Well I don’t know, you like to know what’s happening to your children, and where they are, and whether they’re well or not. The only, sometimes, if you haven’t heard from them for a while, as luck happens, at one stage he gave us his phone banking details. So that if I haven’t heard from him in a while, I can ring up and see if he’s been taking his money out of his bank account. And that’s the only way I can find out if he’s still alive. I don’t think that’s right, if he’s sick in hospital, I think parents should be contacted when it’s a mental health issue. I think that the privacy act can go a little bit too far in that way.
If you think it can go a little bit too far, I would like to know if you think that there are, you can understand that there are reasonable aspects to the privacy act?
Oh yes, yes. But …
What do you think they are?
Well, I suppose you can not want people to know your private business and all that sort of thing. But they could just ring you and say, ‘Your son’s in hospital’. That’s all you need to know, they don’t have to say what his condition is, or anything like that. Just to know that he’s alive, and where he is.

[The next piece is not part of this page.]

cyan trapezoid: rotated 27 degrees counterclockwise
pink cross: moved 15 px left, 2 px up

Note: This website does not endorse this account of privacy legislation, which was this carer’s understanding of the Privacy Act at the time of the interview. The Privacy Act is cited incorrectly here in the context of the circumstances described in this clip. The relevant section of the Mental Health Act 2014 (Vic) is 346(g), which enables disclosure of information in general terms to a friend, family member or carer, providing this is not contrary to the views and preferences of the person concerned, while section 346(h) enables disclosure of information to carers where this is reasonably required for determining the nature and scope of the care to be provided.